Rumors are flying around that Citigroup has enormous exposure in a few key high-risk areas. They might be subject to narcotics withdrawal, by that meant removal of narco funds and the cuts (fees) earned in money laundering. Both the Afghan sources and Saudi channels are being sharply reduced in vital Trump projects. They might have significant energy sector exposure. They might have ruinous derivative exposure. Both JPMorgan (JPM) and Goldman Sachs (GS) stocks are also in trouble, their patterned decline almost as ugly as the Citi wreckage scene. Curiously, the non-Wall Street big bank not in any dire situation for their stock is Wells Fargo (WFC). A safe bet is that Citigroup stock will fall below critical 65 support, and gather negative news.


The smell a Systemic Lehman Event is in the air, a putrid stench easily recalled from ten years ago. Very soon a new crisis is certain to slam the nation and Western world. At least one or two big US banks are going to experience a near death experience. Despite their systemically important status, they will fall, threaten failure, and solicit bailouts. When the bank failures strike Western Europe, the Italian banks might fail all together. This event will precipitate the failure of Deutsche Bank and at least two major French banks. Refer to Societe Generale and PNB Paribas. Since 2008, nothing has been fixed. The credit abuse is horrific and systemic. The monetary abuse is horrific and systemic. The bank insolvency is horrific and systemic. TheIR narco money laundering dependence is horrific and systemic. The USTreasury Bond is the gigantic subprime global bond. It will face a major global challenge by the Eastern superpowers, as they work steadily toward implementing the Gold Standard. Nothing can stop the process, a magnificent pathogenesis that demands debt restructure.

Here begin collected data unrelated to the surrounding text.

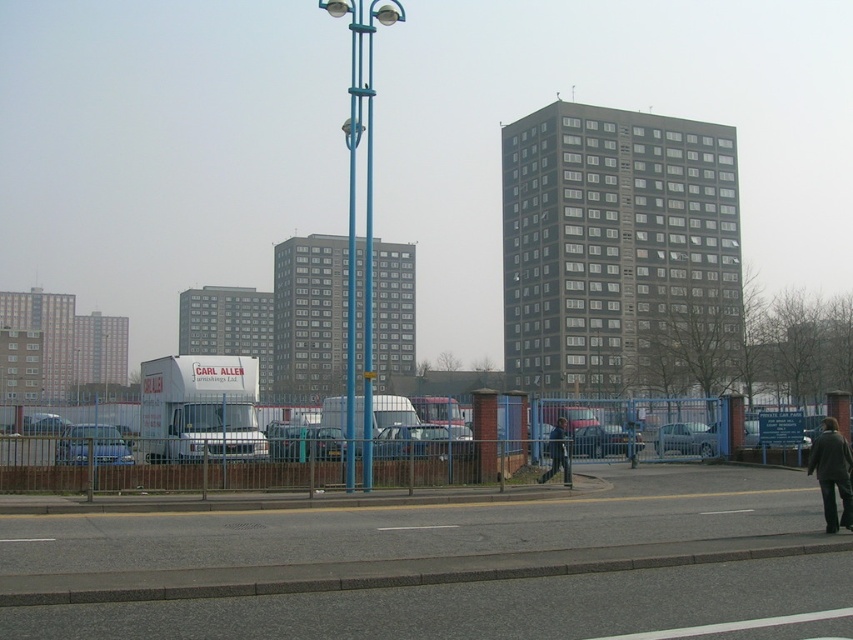
Can you confirm if dark gray coat at lower right is thinner than dark gray jacket at center?

In fact, dark gray coat at lower right might be wider than dark gray jacket at center.

Does dark gray coat at lower right have a smaller size compared to dark gray jacket at center?

No, dark gray coat at lower right is not smaller than dark gray jacket at center.

Which is in front, point (846, 518) or point (550, 451)?

Positioned in front is point (846, 518).

I want to click on dark gray coat at lower right, so click(833, 474).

The Russians and Chinese will not back down to USGovt and USMilitary pressure. The weaponized USDollar and the nuclear threats do not deter them. The rogue nation is the United States. The subprime bond is the USGovt debt security. It bears Third World fundamentals, and will be treated as such. The lit fuse will be Western bank declines and Emerging Market debt default. The winner will be Gold during the next global financial crisis. Many are its signals, and the BKX bank stock index is only one of several such signals. In 2008 and 2009, the safe haven during the crisis was clearly USTBond. Not this time, as Gold will take the safe haven mantle. The entire global bond market will be shaken to its core. Gold will hit the scene with trade payment, then with bank reserves management. The fact that Gold has such lousy sentiment is the final confirmation, a contrary indicator.